Almost certainly, the result will be economic and cultural stagnation that does enormous harm, that substitutes government-approved projects for private investment, and that allows only those amenities deemed “appropriate” by government planners. Worryingly, these trends have accelerated in the wake of the cultural reevaluation taking place in many cities after the death of George Floyd in Minneapolis and the ensuing protests and riots. Suddenly, anti-gentrification is a component of racial equity—while community improvements, by contrast, smack of white privilege.

While calls to defund the police are troubling because of the implications for civic order in urban communities, the growing anti-gentrification movement seems like an effort to end community development and renewal, to lock neighborhoods and their residents into place, in a bizarre rejection of the optimistic view that the places where we live can and should get better over time.

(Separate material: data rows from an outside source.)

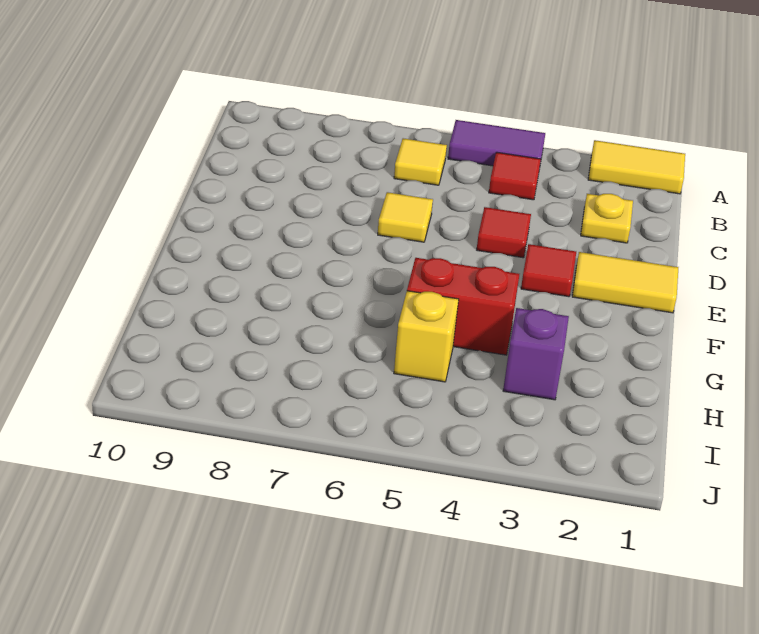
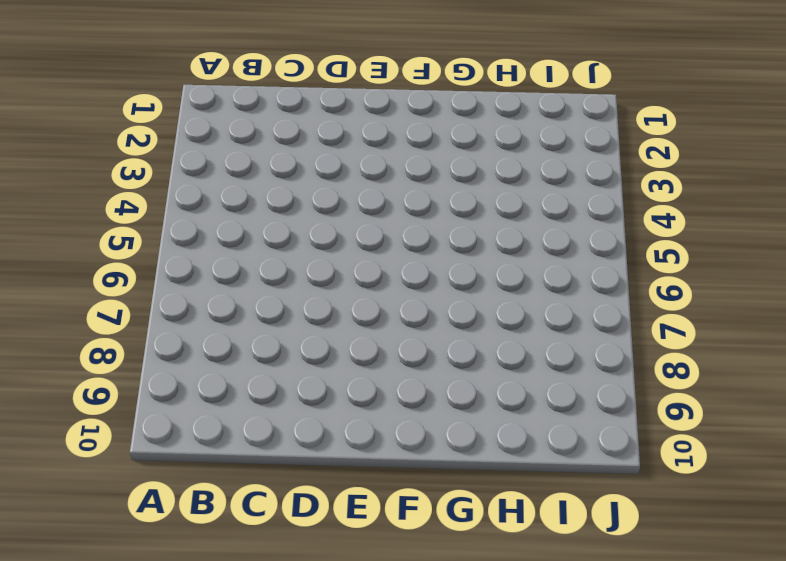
none -> yellow 1x2 tile [588,140,685,194]
none -> purple 1x2 tile [448,120,545,166]
none -> red 1x1 tile [489,152,541,200]

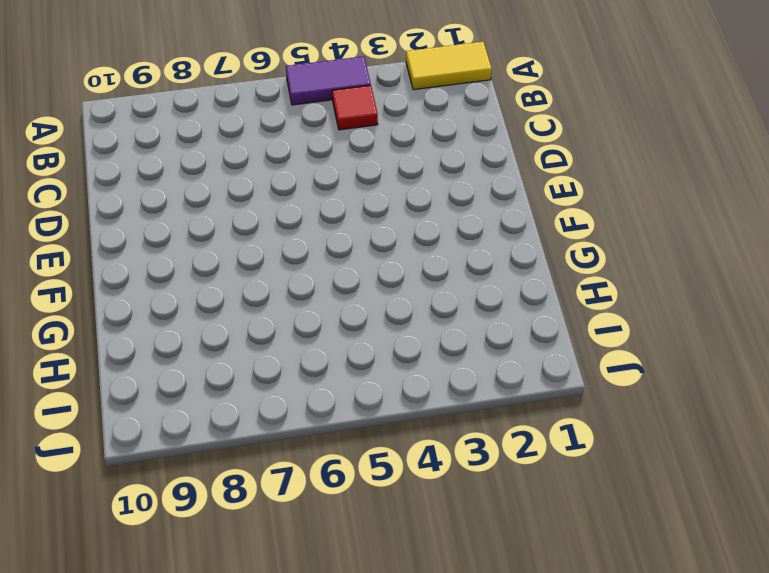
none -> yellow 1x1 tile [394,138,447,185]
none -> yellow 1x1 plate [581,194,633,243]
none -> red 1x1 tile [477,207,531,258]

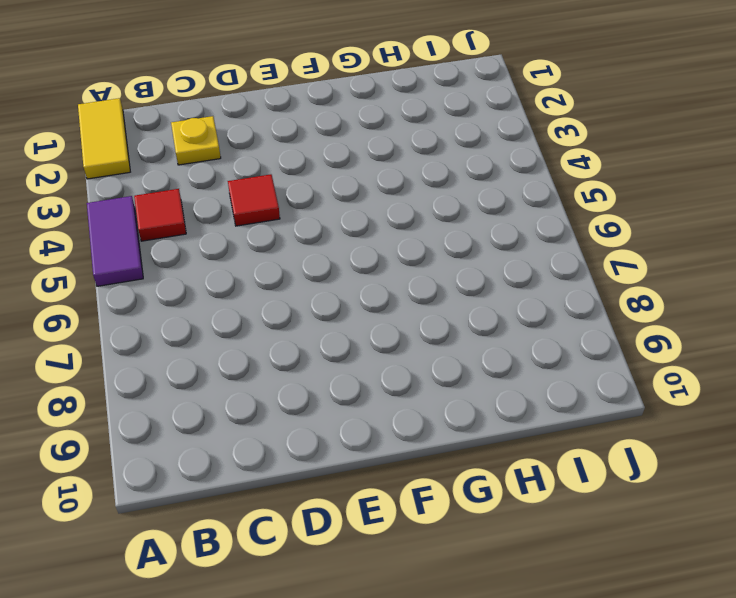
none -> yellow 1x1 tile [394,138,447,185]
none -> yellow 1x1 tile [378,192,433,242]
none -> yellow 1x2 tile [572,252,678,313]

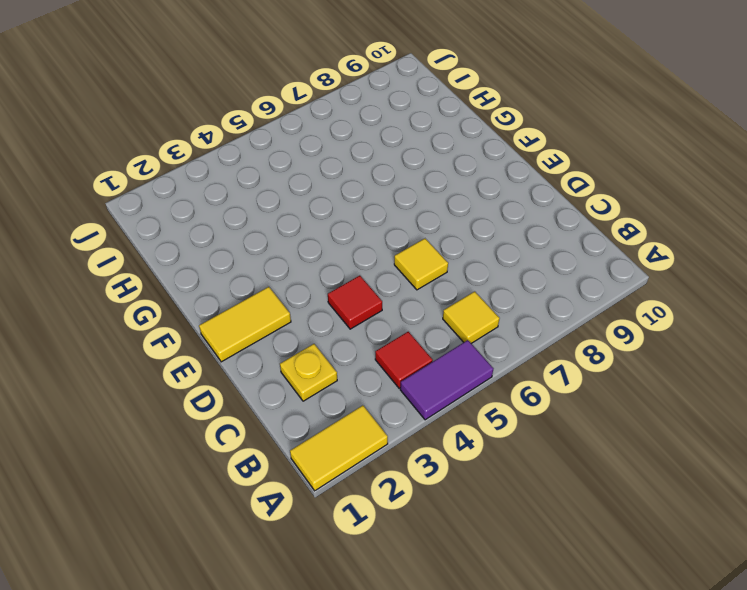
none -> red 1x1 tile [521,244,576,297]
none -> red 1x2 brick [407,258,519,355]
none -> purple 1x1 brick [503,308,569,400]

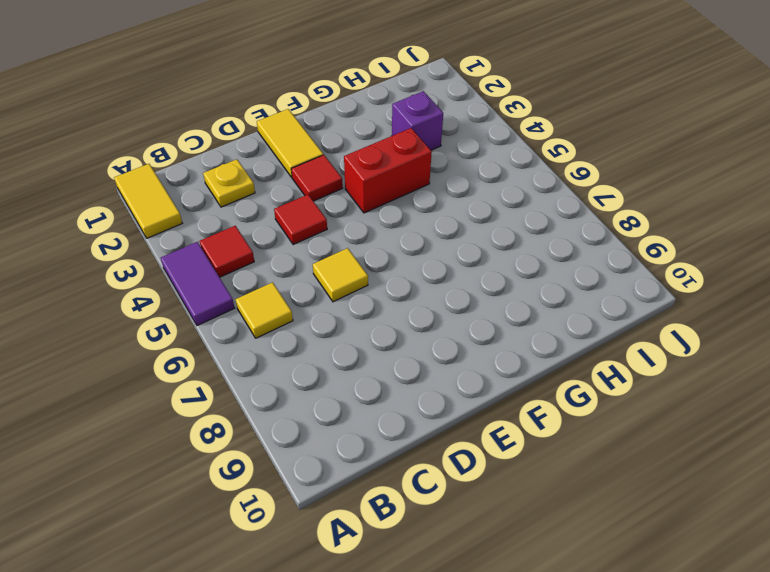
red 1x2 brick [344,128,432,213] -> red 1x2 brick turned to [407,258,519,355]
none -> yellow 1x1 brick [394,291,459,382]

What's on your summer reading list?

My reading list has been influenced to some extent by the pandemic. I wasn’t in the mood for a lot of bleak reading, so I’ve been spending time rereading classic comic novels like Lucky Jim, the Kingsley Amis tale of a hapless lecturer in a local university in England, a story that illuminates the pretensions and anxieties of the local professorate. That inspired me to reread Richard Russo’s novel Straight Man, a laugh-out-loud-funny story of the temporary chair of the English department at a small, underfunded public college in Pennsylvania. It’s a novel that comically (some might say tragically) anticipates what colleges have become today—a nest of ideologically driven, small-minded professors largely concerned with protecting their own jobs and academic turf.

I’m also reading a biography of the Duke of Wellington, The Iron Duke. I’ve become interested in him because I’ve read a series of historical novels about the Napoleonic Wars, including the well-known Aubrey–Maturin novels of Patrick O’Brian, which describe the maritime war, and then the Richard Sharpe novels of Bernard Cornwell, which are about the English army during that period. Wellington, of course, is a major figure especially in the Cornwell books, and characterizations of him are intriguing, which sent me to the biography of him. Cornwell, by the way, is also the author of the Last Kingdom series of historical novels about the reign of Alfred the Great and his efforts to expel the Danes from England and unify the country, which have been made into an enormously popular Netflix series.